Passage shown ->

In other words, it regards south Africa not as an independent democratic Republic as far as the Indigenous conquered people are concerned due to their experience of racial domination which still persists today despite the so-called “demise” of the Apartheid regime (which was not the fundamental problem despite its immediate brutal effect on the indigenous conquered people).
I now turn to the first section of this paper. I am fully aware that south Africa at different stages became “independent” as far as the white strangers are concerned; for instance in 1910 as a Union and in 1961 as an Afrikaner Republic. The elimination of Conquest (through a national liberation movement based on African nationalism) and its concomitant nomos of white supremacy should be followed by a Race-first Pan-Africanist project of Reconstruction for the creation of Azania based on Black Power.
The Inauguration of the strange Nomos…..
“But with all these various images, for our legal-historical context we must take heed that the word(nomos) not lose its connection to a historical process—to a constitutive act of spatial ordering” (Carl Smichtt)
“……an original, constitutive act of spatial ordering. This original act of nomos. All subsequent developments are either results of or expansions on this act….” (Carl Smichtt)
“Occasionally, apt definitions of nomos can be found in Niedermeyr, such as distributed power of a definitive type or a real power and concretely effective…” (Carl Smichtt)
How the total normative order of white power was introduced in south Africa is the fundamental question which this paper; particularly this section will explicate. The total normative order of white power was introduced through Conquest. Thus, in terms of this paper, Conquest is the founding act of the nomos of white supremacy as a system of white domination. It is important to bear in mind the fact that Conquest is a multidimensional concept. However in this paper and section I will foreground Conquest in the form of land dispossession. As Carl Smichtt states:
“Not only logically, but also historically, land appropriation (read here as conquest in the form of land dispossession) precedes the order that follows from it. It constitutes the original spatial order, the source of all further concrete order and all further law”. (Smichtt 48)
Thus land dispossession inaugurates the nomos of white supremacy. Conquest in south Africa, as a founding act, took place in 1652 when the Dutch white strangers decided to settle at the Cape. And these Dutch white strangers were followed later around the 1800s by the British white strangers. Motsoko Pheko, in a book called Apartheid the Story of the Dispossessed People, provides an account of several attempts by the Portuguese and the Spanish white strangers to conquer and occupy south Africa without success due to acts of resistance on the part of the Palm Race. Because this paper is not really a historical analysis of the origin of south Africa as a white settler State, I will not delve into these important historical aspects of white settler colonialism.

Input data ->
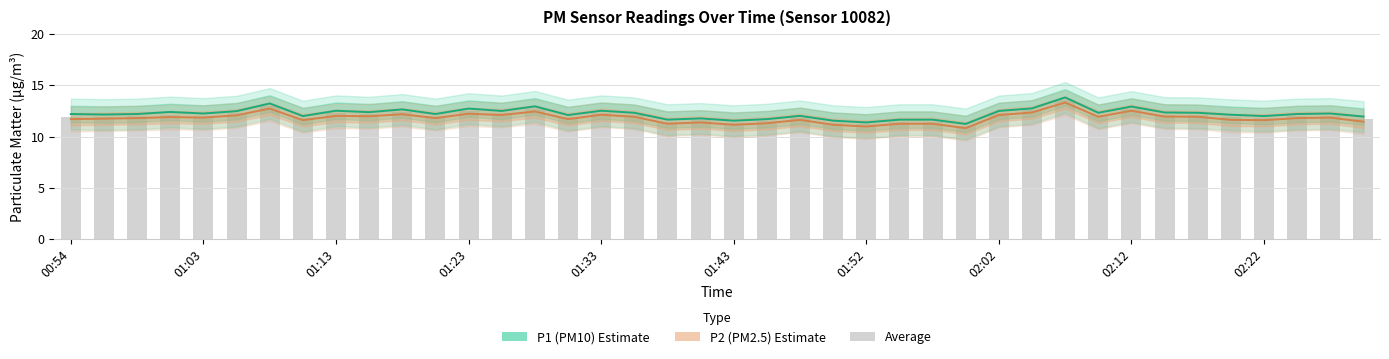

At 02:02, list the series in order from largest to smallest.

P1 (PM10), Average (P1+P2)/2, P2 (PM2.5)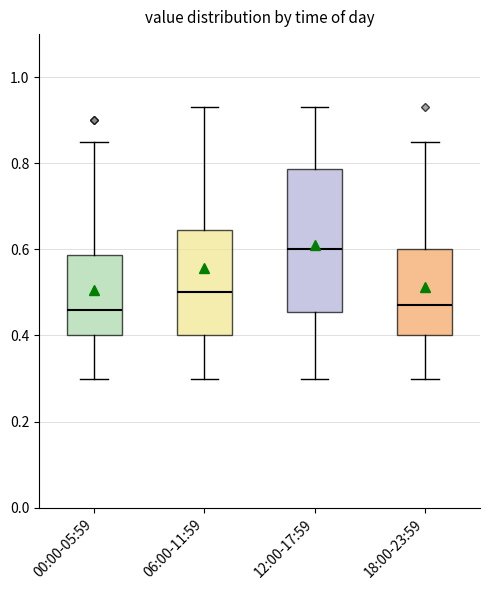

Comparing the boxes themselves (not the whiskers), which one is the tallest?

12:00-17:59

---

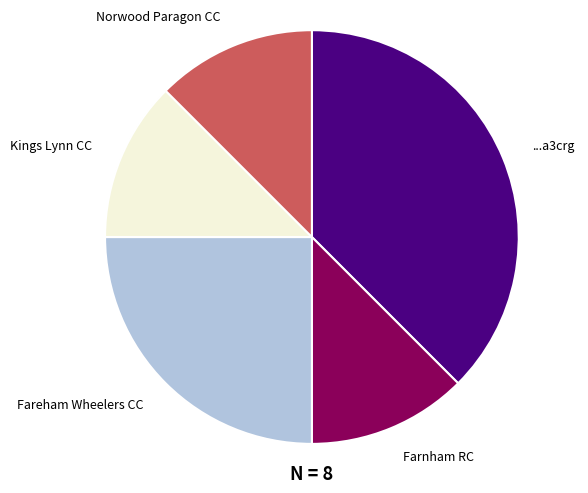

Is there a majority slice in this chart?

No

* * *

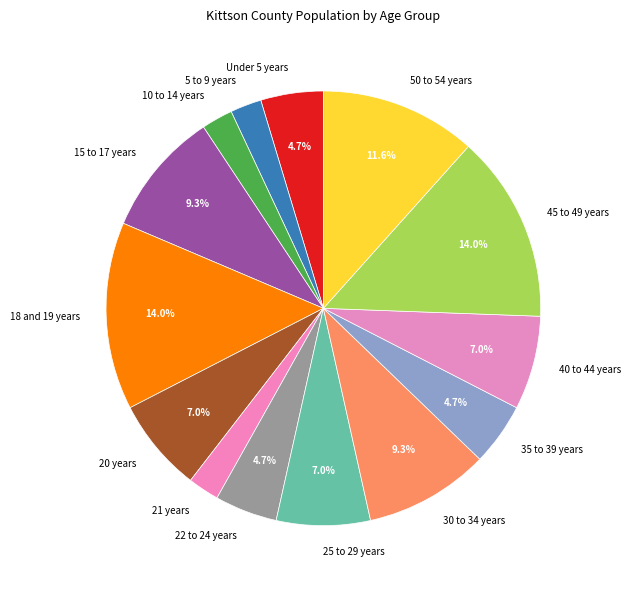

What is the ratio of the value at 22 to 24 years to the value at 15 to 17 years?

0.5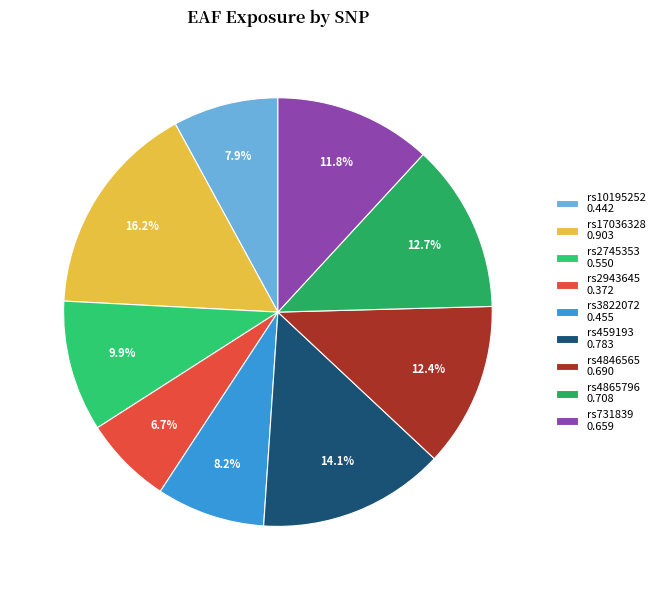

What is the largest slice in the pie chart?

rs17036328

Activity -> Can you retype the passage on conquest and the nomos of white supremacy, word for word, from "I now turn to" to "the strange Nomos….."?

Expected output ->
I now turn to the first section of this paper. I am fully aware that south Africa at different stages became “independent” as far as the white strangers are concerned; for instance in 1910 as a Union and in 1961 as an Afrikaner Republic. The elimination of Conquest (through a national liberation movement based on African nationalism) and its concomitant nomos of white supremacy should be followed by a Race-first Pan-Africanist project of Reconstruction for the creation of Azania based on Black Power.
The Inauguration of the strange Nomos…..